In Kreiner, 471 Mich at 132-133, this Court held that in determining whether the
impairment affects the plaintiff’s general ability to lead his normal life, “a court should
engage in a multifaceted inquiry, comparing the plaintiff’s life before and after the
accident as well as the significance of any affected aspects on the course of the plaintiff’s
overall life.” In addition, Kreiner indicated that certain factors, such as the duration of
the impairment, may be of assistance in evaluating whether the plaintiff’s general ability
to lead his normal life has been affected. Id. at 133.

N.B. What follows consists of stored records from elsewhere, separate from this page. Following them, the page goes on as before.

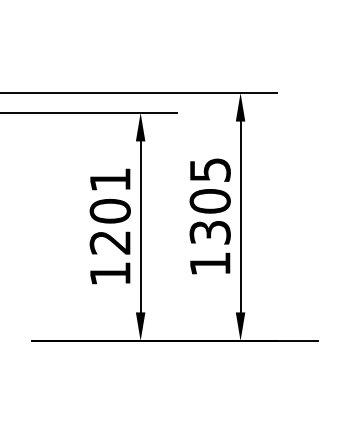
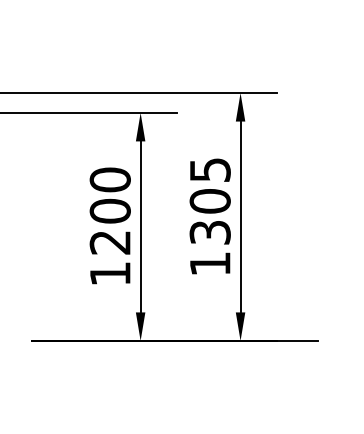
text at (109, 179): 1201 -> 1200
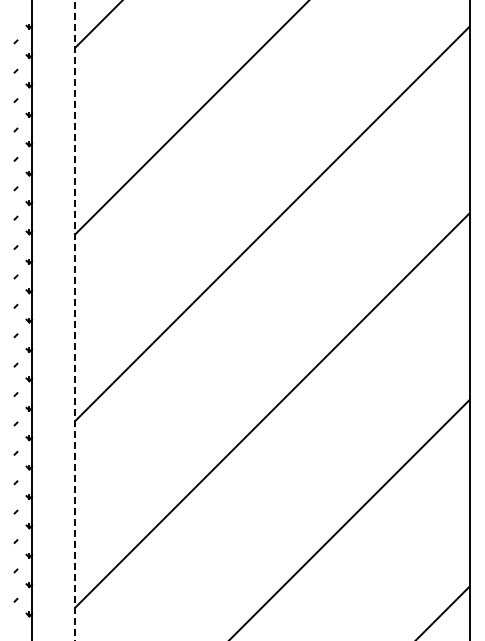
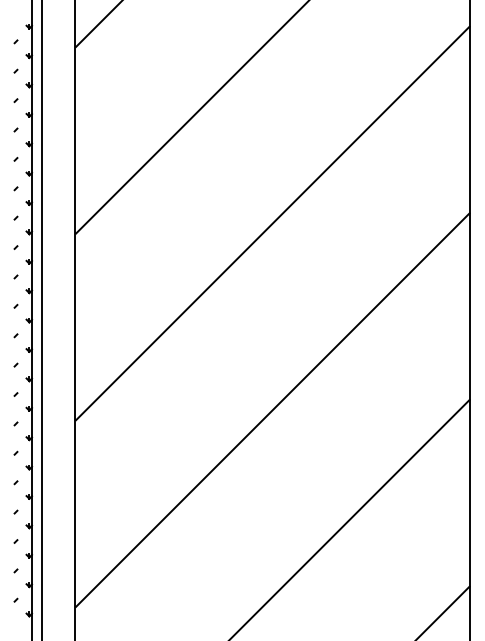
line at (42, 319): none -> present
line at (75, 319): dashed -> solid
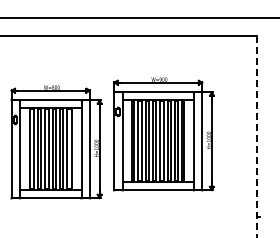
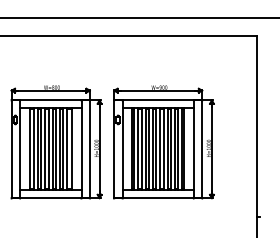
part at (163, 134) position: (163, 134) -> (163, 142)
line at (256, 136): dashed -> solid
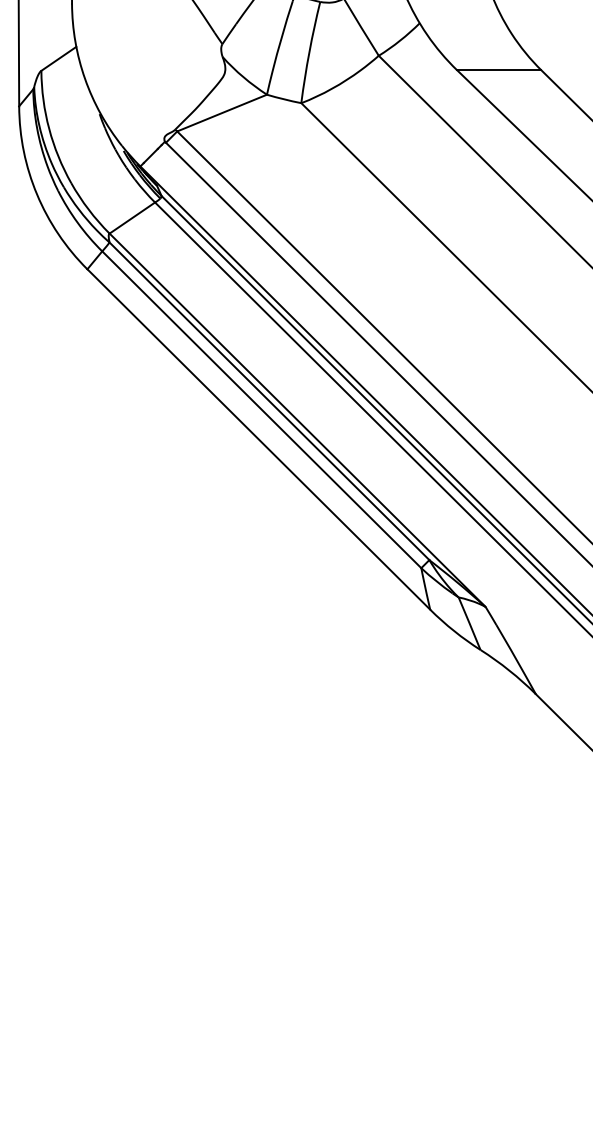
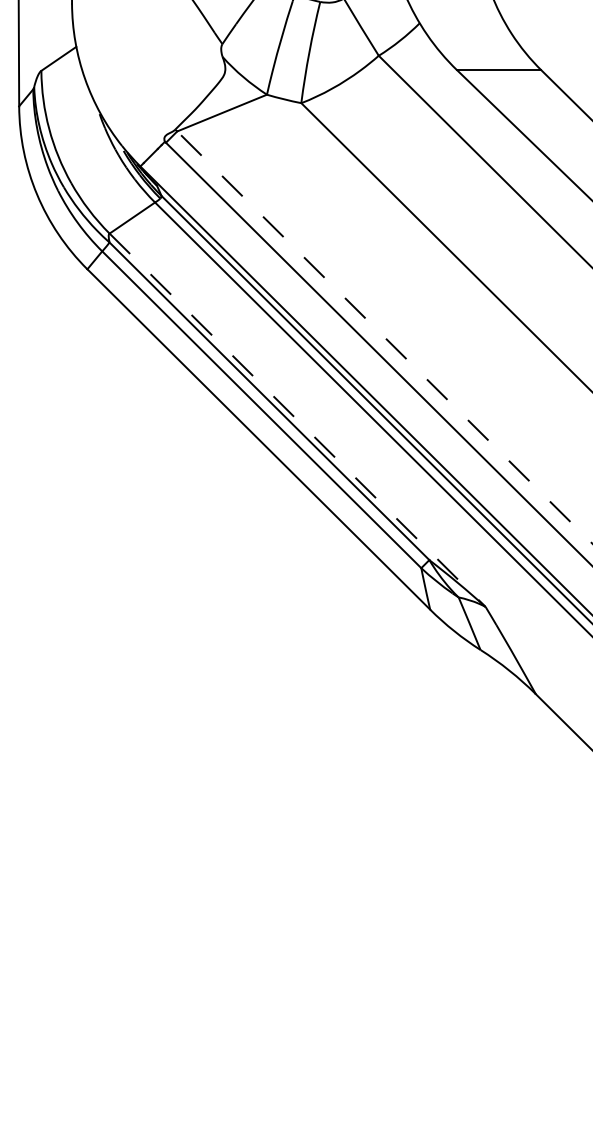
line at (385, 337): solid -> dashed
line at (297, 420): solid -> dashed
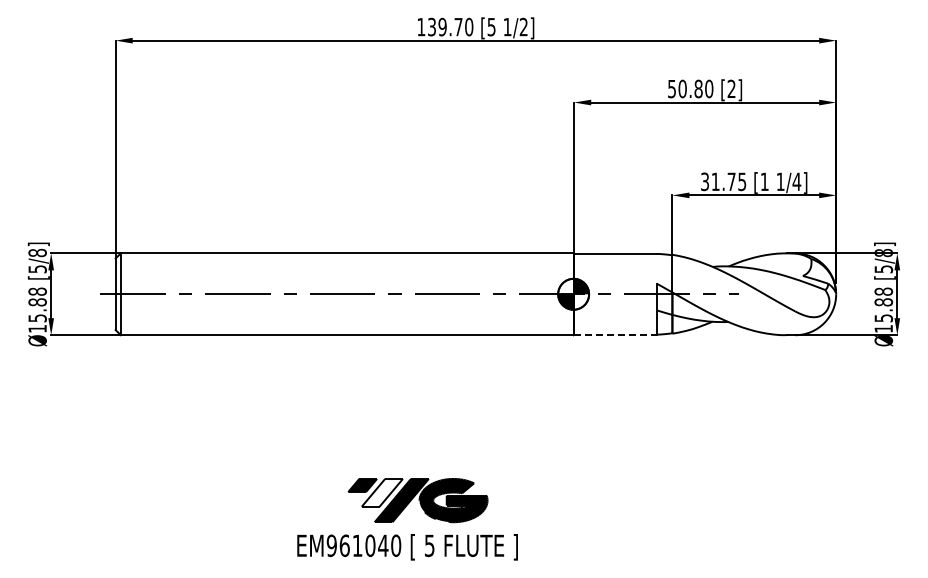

The majority overrules Kreiner, rejecting these factors and holding that temporal
considerations are wholly or largely irrelevant in determining whether an impairment
affects the plaintiff’s general ability to lead his or her normal life. The majority
apparently holds instead that as long as a plaintiff’s general ability to lead his normal life
has been affected for even a single moment in time, the plaintiff has suffered a serious
impairment of body function. This conclusion is at odds with the actual language of the
statute and nullifies the legislative compromise embodied in the no-fault act. Because I
believe that Kreiner was correctly decided and that temporal considerations are, in fact,
highly relevant, and indeed necessary, in determining whether an impairment affects the
plaintiff’s general ability to lead his normal life, I would sustain Kreiner. By nullifying
the legislative compromise over the no-fault act-- a compromise grounded in concerns
over excessive litigation, the over-compensation of minor injuries, and the availability of
64
affordable insurance-- the Court’s decision today will revive a legal environment in
which each of these hazards reappear and threaten the continued fiscal integrity of our
no-fault system.
Because I do not believe that the lower courts erred in concluding that plaintiff has
not suffered a serious impairment of body function, I would affirm the judgment of the
Court of Appeals.
CORRIGAN and YOUNG, JJ., concurred with MARKMAN, J.